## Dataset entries

********

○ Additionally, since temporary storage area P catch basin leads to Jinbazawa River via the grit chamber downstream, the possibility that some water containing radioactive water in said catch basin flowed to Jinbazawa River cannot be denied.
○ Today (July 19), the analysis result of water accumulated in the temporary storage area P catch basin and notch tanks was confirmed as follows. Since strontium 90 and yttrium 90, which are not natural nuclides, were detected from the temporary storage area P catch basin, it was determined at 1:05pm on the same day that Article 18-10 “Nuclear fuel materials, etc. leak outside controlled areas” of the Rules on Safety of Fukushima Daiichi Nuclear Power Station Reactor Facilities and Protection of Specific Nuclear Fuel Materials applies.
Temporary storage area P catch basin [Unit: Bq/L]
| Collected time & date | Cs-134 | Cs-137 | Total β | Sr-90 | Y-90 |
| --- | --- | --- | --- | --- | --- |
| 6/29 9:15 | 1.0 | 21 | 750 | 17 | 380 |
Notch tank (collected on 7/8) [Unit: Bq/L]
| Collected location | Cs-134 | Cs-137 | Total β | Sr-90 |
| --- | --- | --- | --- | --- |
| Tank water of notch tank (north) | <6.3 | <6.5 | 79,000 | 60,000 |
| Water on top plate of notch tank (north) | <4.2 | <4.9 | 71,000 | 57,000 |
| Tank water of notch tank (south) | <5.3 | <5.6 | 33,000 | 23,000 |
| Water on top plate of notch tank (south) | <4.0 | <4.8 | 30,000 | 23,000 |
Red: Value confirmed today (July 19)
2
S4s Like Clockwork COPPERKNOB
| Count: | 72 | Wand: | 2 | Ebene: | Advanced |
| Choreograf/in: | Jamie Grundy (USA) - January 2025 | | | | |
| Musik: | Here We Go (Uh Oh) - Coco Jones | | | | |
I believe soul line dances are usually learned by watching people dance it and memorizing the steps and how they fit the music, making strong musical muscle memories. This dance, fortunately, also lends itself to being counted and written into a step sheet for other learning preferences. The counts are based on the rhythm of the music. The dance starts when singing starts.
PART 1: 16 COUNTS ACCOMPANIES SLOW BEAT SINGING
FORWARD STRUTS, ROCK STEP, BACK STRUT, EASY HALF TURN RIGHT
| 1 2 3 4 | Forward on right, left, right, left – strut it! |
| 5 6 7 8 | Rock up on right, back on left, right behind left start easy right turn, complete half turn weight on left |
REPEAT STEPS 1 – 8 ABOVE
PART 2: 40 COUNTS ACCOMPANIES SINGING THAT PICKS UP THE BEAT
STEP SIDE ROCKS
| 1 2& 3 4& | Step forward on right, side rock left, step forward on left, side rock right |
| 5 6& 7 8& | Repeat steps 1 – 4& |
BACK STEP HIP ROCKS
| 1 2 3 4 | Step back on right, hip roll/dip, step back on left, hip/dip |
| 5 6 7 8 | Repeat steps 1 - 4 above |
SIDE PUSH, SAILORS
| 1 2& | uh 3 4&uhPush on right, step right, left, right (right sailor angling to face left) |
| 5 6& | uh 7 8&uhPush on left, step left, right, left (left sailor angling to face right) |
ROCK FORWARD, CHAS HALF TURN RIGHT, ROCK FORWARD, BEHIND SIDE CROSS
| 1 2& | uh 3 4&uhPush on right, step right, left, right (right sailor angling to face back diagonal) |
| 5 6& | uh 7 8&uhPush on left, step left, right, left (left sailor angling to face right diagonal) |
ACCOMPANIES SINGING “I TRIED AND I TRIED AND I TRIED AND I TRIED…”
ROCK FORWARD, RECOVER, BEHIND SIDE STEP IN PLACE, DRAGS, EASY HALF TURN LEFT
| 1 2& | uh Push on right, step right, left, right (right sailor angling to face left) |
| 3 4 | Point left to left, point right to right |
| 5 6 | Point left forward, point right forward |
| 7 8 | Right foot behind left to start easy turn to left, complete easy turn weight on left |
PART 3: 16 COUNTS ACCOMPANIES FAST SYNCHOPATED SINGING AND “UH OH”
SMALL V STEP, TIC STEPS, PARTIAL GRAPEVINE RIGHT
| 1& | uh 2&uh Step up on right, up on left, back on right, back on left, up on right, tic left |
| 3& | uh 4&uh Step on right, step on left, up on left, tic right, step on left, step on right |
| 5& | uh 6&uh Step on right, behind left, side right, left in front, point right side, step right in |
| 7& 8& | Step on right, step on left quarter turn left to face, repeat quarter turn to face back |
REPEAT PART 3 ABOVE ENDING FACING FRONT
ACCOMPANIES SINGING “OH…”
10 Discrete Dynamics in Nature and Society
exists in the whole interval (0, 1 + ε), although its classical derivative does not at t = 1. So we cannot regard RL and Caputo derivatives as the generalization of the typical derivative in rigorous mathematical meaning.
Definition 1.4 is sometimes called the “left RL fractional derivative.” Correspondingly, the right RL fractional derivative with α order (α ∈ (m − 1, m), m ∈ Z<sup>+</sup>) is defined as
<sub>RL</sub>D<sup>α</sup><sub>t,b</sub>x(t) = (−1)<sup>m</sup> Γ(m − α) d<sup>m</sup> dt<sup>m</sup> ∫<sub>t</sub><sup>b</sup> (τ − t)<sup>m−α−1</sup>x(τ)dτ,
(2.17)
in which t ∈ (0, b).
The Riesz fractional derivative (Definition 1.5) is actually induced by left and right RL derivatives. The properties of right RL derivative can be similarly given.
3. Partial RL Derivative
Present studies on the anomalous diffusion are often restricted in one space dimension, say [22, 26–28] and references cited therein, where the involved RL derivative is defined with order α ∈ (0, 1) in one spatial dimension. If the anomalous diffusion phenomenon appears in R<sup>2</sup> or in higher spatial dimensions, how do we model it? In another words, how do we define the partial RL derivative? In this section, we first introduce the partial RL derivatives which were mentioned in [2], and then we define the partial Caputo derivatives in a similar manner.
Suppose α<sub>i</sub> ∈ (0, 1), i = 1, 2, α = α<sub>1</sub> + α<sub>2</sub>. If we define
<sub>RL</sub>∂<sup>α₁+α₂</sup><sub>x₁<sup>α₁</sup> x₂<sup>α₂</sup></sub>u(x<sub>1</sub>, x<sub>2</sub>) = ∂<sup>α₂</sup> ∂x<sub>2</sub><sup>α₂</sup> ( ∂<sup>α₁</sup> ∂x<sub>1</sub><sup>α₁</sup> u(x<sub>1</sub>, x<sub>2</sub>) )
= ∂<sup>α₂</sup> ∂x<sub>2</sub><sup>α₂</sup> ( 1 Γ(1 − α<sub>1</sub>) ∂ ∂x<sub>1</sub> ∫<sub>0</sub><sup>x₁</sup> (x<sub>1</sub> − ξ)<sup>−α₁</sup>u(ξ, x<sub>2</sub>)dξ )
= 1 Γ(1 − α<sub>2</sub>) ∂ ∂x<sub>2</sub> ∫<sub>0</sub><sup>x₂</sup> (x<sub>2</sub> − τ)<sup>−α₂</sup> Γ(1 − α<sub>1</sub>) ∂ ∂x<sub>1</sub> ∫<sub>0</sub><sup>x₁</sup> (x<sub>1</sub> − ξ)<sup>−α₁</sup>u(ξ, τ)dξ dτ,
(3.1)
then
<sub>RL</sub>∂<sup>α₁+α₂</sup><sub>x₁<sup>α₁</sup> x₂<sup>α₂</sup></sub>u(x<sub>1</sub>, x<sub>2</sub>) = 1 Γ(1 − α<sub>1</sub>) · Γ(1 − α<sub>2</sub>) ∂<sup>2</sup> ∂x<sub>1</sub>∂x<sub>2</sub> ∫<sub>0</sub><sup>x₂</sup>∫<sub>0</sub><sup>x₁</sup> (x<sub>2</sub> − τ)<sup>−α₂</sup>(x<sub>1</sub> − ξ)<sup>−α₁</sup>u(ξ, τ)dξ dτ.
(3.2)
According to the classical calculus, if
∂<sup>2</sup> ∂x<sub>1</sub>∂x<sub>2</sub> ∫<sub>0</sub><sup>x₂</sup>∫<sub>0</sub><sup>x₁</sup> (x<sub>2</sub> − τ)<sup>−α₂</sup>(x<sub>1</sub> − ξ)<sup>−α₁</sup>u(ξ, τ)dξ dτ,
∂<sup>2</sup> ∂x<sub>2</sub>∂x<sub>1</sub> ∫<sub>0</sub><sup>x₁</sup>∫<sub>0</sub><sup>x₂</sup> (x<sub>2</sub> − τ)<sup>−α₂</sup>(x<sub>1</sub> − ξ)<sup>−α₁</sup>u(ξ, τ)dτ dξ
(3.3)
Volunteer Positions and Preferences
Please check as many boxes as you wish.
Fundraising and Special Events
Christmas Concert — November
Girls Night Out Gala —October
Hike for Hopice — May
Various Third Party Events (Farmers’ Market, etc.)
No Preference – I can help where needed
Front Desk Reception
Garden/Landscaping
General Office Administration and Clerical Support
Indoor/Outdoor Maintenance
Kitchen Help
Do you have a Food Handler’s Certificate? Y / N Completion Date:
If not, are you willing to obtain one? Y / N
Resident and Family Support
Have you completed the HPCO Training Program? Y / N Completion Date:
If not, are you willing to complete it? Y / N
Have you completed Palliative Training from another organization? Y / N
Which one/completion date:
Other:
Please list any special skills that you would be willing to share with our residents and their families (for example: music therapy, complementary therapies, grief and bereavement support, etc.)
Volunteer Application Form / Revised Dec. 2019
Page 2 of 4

********

## Exercise prompt
Print the records above verbatim from their first line to the line containing "71,000 | 57,000 |", both included, and stop there.

## Task output
○ Additionally, since temporary storage area P catch basin leads to Jinbazawa River via the grit chamber downstream, the possibility that some water containing radioactive water in said catch basin flowed to Jinbazawa River cannot be denied.
○ Today (July 19), the analysis result of water accumulated in the temporary storage area P catch basin and notch tanks was confirmed as follows. Since strontium 90 and yttrium 90, which are not natural nuclides, were detected from the temporary storage area P catch basin, it was determined at 1:05pm on the same day that Article 18-10 “Nuclear fuel materials, etc. leak outside controlled areas” of the Rules on Safety of Fukushima Daiichi Nuclear Power Station Reactor Facilities and Protection of Specific Nuclear Fuel Materials applies.
Temporary storage area P catch basin [Unit: Bq/L]
| Collected time & date | Cs-134 | Cs-137 | Total β | Sr-90 | Y-90 |
| --- | --- | --- | --- | --- | --- |
| 6/29 9:15 | 1.0 | 21 | 750 | 17 | 380 |
Notch tank (collected on 7/8) [Unit: Bq/L]
| Collected location | Cs-134 | Cs-137 | Total β | Sr-90 |
| --- | --- | --- | --- | --- |
| Tank water of notch tank (north) | <6.3 | <6.5 | 79,000 | 60,000 |
| Water on top plate of notch tank (north) | <4.2 | <4.9 | 71,000 | 57,000 |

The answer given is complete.